**Entries shown**
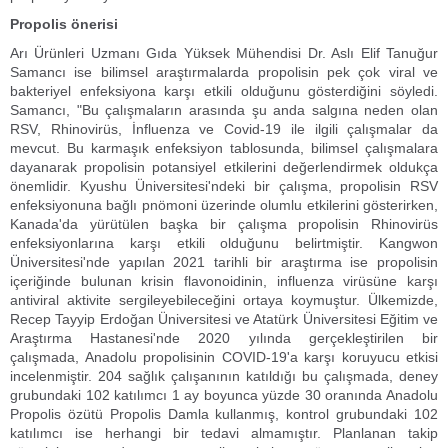
Propolis önerisi
Arı Ürünleri Uzmanı Gıda Yüksek Mühendisi Dr. Aslı Elif Tanuğur
Samancı ise bilimsel araştırmalarda propolisin pek çok viral ve
bakteriyel enfeksiyona karşı etkili olduğunu gösterdiğini söyledi.
Samancı, "Bu çalışmaların arasında şu anda salgına neden olan
RSV, Rhinovirüs, İnfluenza ve Covid-19 ile ilgili çalışmalar da
mevcut. Bu karmaşık enfeksiyon tablosunda, bilimsel çalışmalara
dayanarak propolisin potansiyel etkilerini değerlendirmek oldukça
önemlidir. Kyushu Üniversitesi'ndeki bir çalışma, propolisin RSV
enfeksiyonuna bağlı pnömoni üzerinde olumlu etkilerini gösterirken,
Kanada'da yürütülen başka bir çalışma propolisin Rhinovirüs
enfeksiyonlarına karşı etkili olduğunu belirtmiştir. Kangwon
Üniversitesi'nde yapılan 2021 tarihli bir araştırma ise propolisin
içeriğinde bulunan krisin flavonoidinin, influenza virüsüne karşı
antiviral aktivite sergileyebileceğini ortaya koymuştur. Ülkemizde,
Recep Tayyip Erdoğan Üniversitesi ve Atatürk Üniversitesi Eğitim ve
Araştırma Hastanesi'nde 2020 yılında gerçekleştirilen bir
çalışmada, Anadolu propolisinin COVID-19'a karşı koruyucu etkisi
incelenmiştir. 204 sağlık çalışanının katıldığı bu çalışmada, deney
grubundaki 102 katılımcı 1 ay boyunca yüzde 30 oranında Anadolu
Propolis özütü Propolis Damla kullanmış, kontrol grubundaki 102
katılımcı ise herhangi bir tedavi almamıştır. Planlanan takip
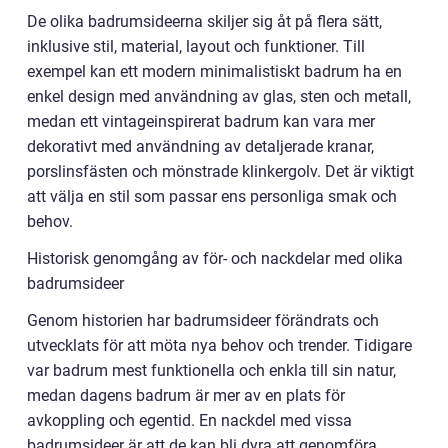
De olika badrumsideerna skiljer sig åt på flera sätt,
inklusive stil, material, layout och funktioner. Till
exempel kan ett modern minimalistiskt badrum ha en
enkel design med användning av glas, sten och metall,
medan ett vintageinspirerat badrum kan vara mer
dekorativt med användning av detaljerade kranar,
porslinsfästen och mönstrade klinkergolv. Det är viktigt
att välja en stil som passar ens personliga smak och
behov.
Historisk genomgång av för- och nackdelar med olika
badrumsideer
Genom historien har badrumsideer förändrats och
utvecklats för att möta nya behov och trender. Tidigare
var badrum mest funktionella och enkla till sin natur,
medan dagens badrum är mer av en plats för
avkoppling och egentid. En nackdel med vissa
badrumsideer är att de kan bli dyra att genomföra,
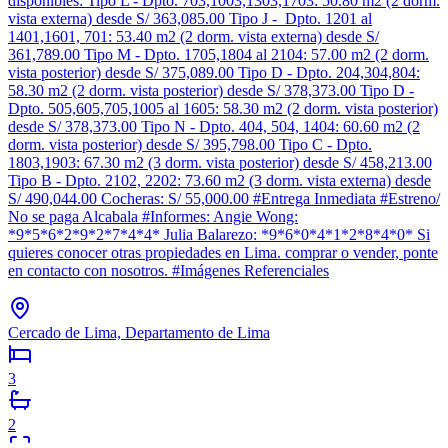
disponibles: Tipo L - Dpto. 703,1003,1303,1703: 50.80 m2 (2 dorm.
vista externa) desde S/ 363,085.00 Tipo J - Dpto. 1201 al
1401,1601, 701: 53.40 m2 (2 dorm. vista externa) desde S/
361,789.00 Tipo M - Dpto. 1705,1804 al 2104: 57.00 m2 (2 dorm.
vista posterior) desde S/ 375,089.00 Tipo D - Dpto. 204,304,804:
58.30 m2 (2 dorm. vista posterior) desde S/ 378,373.00 Tipo D -
Dpto. 505,605,705,1005 al 1605: 58.30 m2 (2 dorm. vista posterior)
desde S/ 378,373.00 Tipo N - Dpto. 404, 504, 1404: 60.60 m2 (2
dorm. vista posterior) desde S/ 395,798.00 Tipo C - Dpto.
1803,1903: 67.30 m2 (3 dorm. vista posterior) desde S/ 458,213.00
Tipo B - Dpto. 2102, 2202: 73.60 m2 (3 dorm. vista externa) desde
S/ 490,044.00 Cocheras: S/ 55,000.00 #Entrega Inmediata #Estreno/
No se paga Alcabala #Informes: Angie Wong:
*9*5*6*2*9*2*7*4*4* Julia Balarezo: *9*6*0*4*1*2*8*4*0* Si
quieres conocer otras propiedades en Lima. comprar o vender, ponte
en contacto con nosotros. #Imágenes Referenciales
Cercado de Lima, Departamento de Lima
3
2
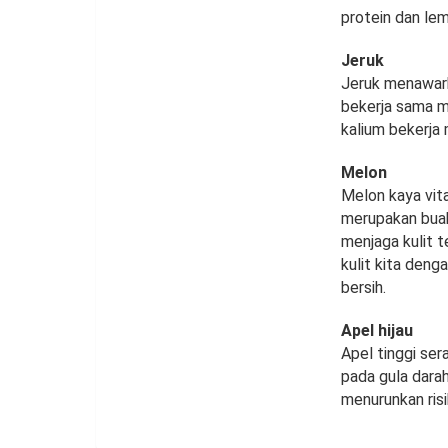
protein dan lem
Jeruk
Jeruk menawark
bekerja sama m
kalium bekerja
Melon
Melon kaya vit
merupakan buah
menjaga kulit t
kulit kita deng
bersih.
Apel hijau
Apel tinggi ser
pada gula darah
menurunkan risi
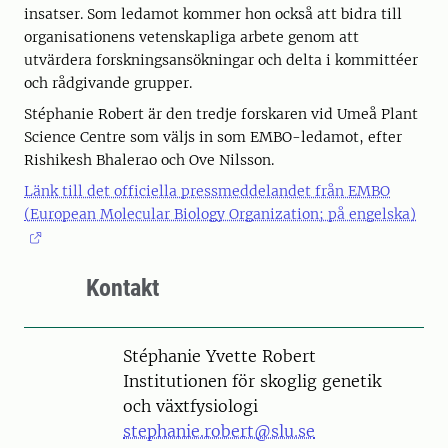
insatser. Som ledamot kommer hon också att bidra till
organisationens vetenskapliga arbete genom att
utvärdera forskningsansökningar och delta i kommittéer
och rådgivande grupper.
Stéphanie Robert är den tredje forskaren vid Umeå Plant
Science Centre som väljs in som EMBO-ledamot, efter
Rishikesh Bhalerao och Ove Nilsson.
Länk till det officiella pressmeddelandet från EMBO
(European Molecular Biology Organization; på engelska)
Kontakt
Person
Stéphanie Yvette Robert
Institutionen för skoglig genetik
och växtfysiologi
stephanie.robert@slu.se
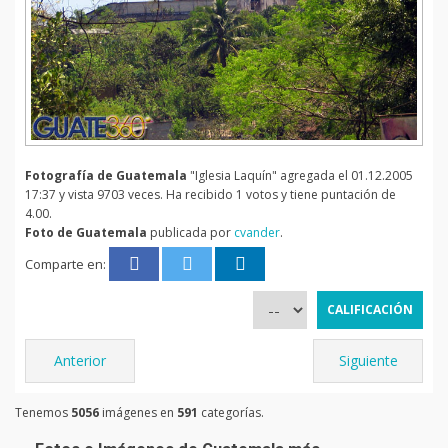
Fotografía de Guatemala
"Iglesia Laquín" agregada el 01.12.2005
17:37 y vista 9703 veces. Ha recibido 1 votos y tiene puntación de
4.00.
Foto de Guatemala
publicada por
cvander
.
Comparte en:
Anterior
Siguiente
Tenemos
5056
imágenes en
591
categorías.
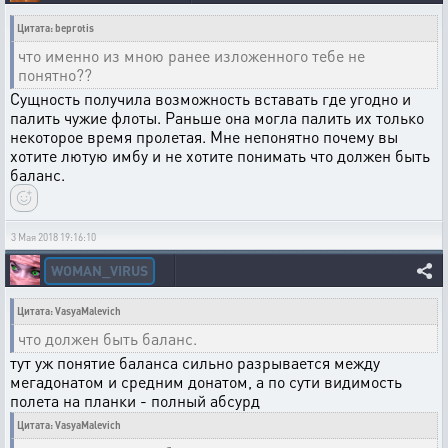
Цитата: beprotis
что именно из мною ранее изложенного тебе не
понятно??
Сущность получила возможность вставать где угодно и
палить чужие флоты. Раньше она могла палить их только
некоторое время пролетая. Мне непонятно почему вы
хотите лютую имбу и не хотите понимать что должен быть
баланс.
3 Мая 2018 19:16:10
WOMAN_VIRUS
Цитата: VasyaMalevich
что должен быть баланс.
тут уж понятие баланса сильно разрывается между
мегадонатом и средним донатом, а по сути видимость
полета на планки - полный абсурд
Цитата: VasyaMalevich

**Task details**
When you transcribe the lines above, keep every word exact but leave the pictures behind.

**Expected output**
Propolis önerisi
Arı Ürünleri Uzmanı Gıda Yüksek Mühendisi Dr. Aslı Elif Tanuğur
Samancı ise bilimsel araştırmalarda propolisin pek çok viral ve
bakteriyel enfeksiyona karşı etkili olduğunu gösterdiğini söyledi.
Samancı, "Bu çalışmaların arasında şu anda salgına neden olan
RSV, Rhinovirüs, İnfluenza ve Covid-19 ile ilgili çalışmalar da
mevcut. Bu karmaşık enfeksiyon tablosunda, bilimsel çalışmalara
dayanarak propolisin potansiyel etkilerini değerlendirmek oldukça
önemlidir. Kyushu Üniversitesi'ndeki bir çalışma, propolisin RSV
enfeksiyonuna bağlı pnömoni üzerinde olumlu etkilerini gösterirken,
Kanada'da yürütülen başka bir çalışma propolisin Rhinovirüs
enfeksiyonlarına karşı etkili olduğunu belirtmiştir. Kangwon
Üniversitesi'nde yapılan 2021 tarihli bir araştırma ise propolisin
içeriğinde bulunan krisin flavonoidinin, influenza virüsüne karşı
antiviral aktivite sergileyebileceğini ortaya koymuştur. Ülkemizde,
Recep Tayyip Erdoğan Üniversitesi ve Atatürk Üniversitesi Eğitim ve
Araştırma Hastanesi'nde 2020 yılında gerçekleştirilen bir
çalışmada, Anadolu propolisinin COVID-19'a karşı koruyucu etkisi
incelenmiştir. 204 sağlık çalışanının katıldığı bu çalışmada, deney
grubundaki 102 katılımcı 1 ay boyunca yüzde 30 oranında Anadolu
Propolis özütü Propolis Damla kullanmış, kontrol grubundaki 102
katılımcı ise herhangi bir tedavi almamıştır. Planlanan takip
De olika badrumsideerna skiljer sig åt på flera sätt,
inklusive stil, material, layout och funktioner. Till
exempel kan ett modern minimalistiskt badrum ha en
enkel design med användning av glas, sten och metall,
medan ett vintageinspirerat badrum kan vara mer
dekorativt med användning av detaljerade kranar,
porslinsfästen och mönstrade klinkergolv. Det är viktigt
att välja en stil som passar ens personliga smak och
behov.
Historisk genomgång av för- och nackdelar med olika
badrumsideer
Genom historien har badrumsideer förändrats och
utvecklats för att möta nya behov och trender. Tidigare
var badrum mest funktionella och enkla till sin natur,
medan dagens badrum är mer av en plats för
avkoppling och egentid. En nackdel med vissa
badrumsideer är att de kan bli dyra att genomföra,
disponibles: Tipo L - Dpto. 703,1003,1303,1703: 50.80 m2 (2 dorm.
vista externa) desde S/ 363,085.00 Tipo J - Dpto. 1201 al
1401,1601, 701: 53.40 m2 (2 dorm. vista externa) desde S/
361,789.00 Tipo M - Dpto. 1705,1804 al 2104: 57.00 m2 (2 dorm.
vista posterior) desde S/ 375,089.00 Tipo D - Dpto. 204,304,804:
58.30 m2 (2 dorm. vista posterior) desde S/ 378,373.00 Tipo D -
Dpto. 505,605,705,1005 al 1605: 58.30 m2 (2 dorm. vista posterior)
desde S/ 378,373.00 Tipo N - Dpto. 404, 504, 1404: 60.60 m2 (2
dorm. vista posterior) desde S/ 395,798.00 Tipo C - Dpto.
1803,1903: 67.30 m2 (3 dorm. vista posterior) desde S/ 458,213.00
Tipo B - Dpto. 2102, 2202: 73.60 m2 (3 dorm. vista externa) desde
S/ 490,044.00 Cocheras: S/ 55,000.00 #Entrega Inmediata #Estreno/
No se paga Alcabala #Informes: Angie Wong:
*9*5*6*2*9*2*7*4*4* Julia Balarezo: *9*6*0*4*1*2*8*4*0* Si
quieres conocer otras propiedades en Lima. comprar o vender, ponte
en contacto con nosotros. #Imágenes Referenciales
Cercado de Lima, Departamento de Lima
3
2
protein dan lem
Jeruk
Jeruk menawark
bekerja sama m
kalium bekerja
Melon
Melon kaya vit
merupakan buah
menjaga kulit t
kulit kita deng
bersih.
Apel hijau
Apel tinggi ser
pada gula darah
menurunkan risi
insatser. Som ledamot kommer hon också att bidra till
organisationens vetenskapliga arbete genom att
utvärdera forskningsansökningar och delta i kommittéer
och rådgivande grupper.
Stéphanie Robert är den tredje forskaren vid Umeå Plant
Science Centre som väljs in som EMBO-ledamot, efter
Rishikesh Bhalerao och Ove Nilsson.
Länk till det officiella pressmeddelandet från EMBO
(European Molecular Biology Organization; på engelska)
Kontakt
Person
Stéphanie Yvette Robert
Institutionen för skoglig genetik
och växtfysiologi
stephanie.robert@slu.se
Fotografía de Guatemala
"Iglesia Laquín" agregada el 01.12.2005
17:37 y vista 9703 veces. Ha recibido 1 votos y tiene puntación de
4.00.
Foto de Guatemala
publicada por
cvander
.
Comparte en:
Anterior
Siguiente
Tenemos
5056
imágenes en
591
categorías.
Цитата: beprotis
что именно из мною ранее изложенного тебе не
понятно??
Сущность получила возможность вставать где угодно и
палить чужие флоты. Раньше она могла палить их только
некоторое время пролетая. Мне непонятно почему вы
хотите лютую имбу и не хотите понимать что должен быть
баланс.
3 Мая 2018 19:16:10
WOMAN_VIRUS
Цитата: VasyaMalevich
что должен быть баланс.
тут уж понятие баланса сильно разрывается между
мегадонатом и средним донатом, а по сути видимость
полета на планки - полный абсурд
Цитата: VasyaMalevich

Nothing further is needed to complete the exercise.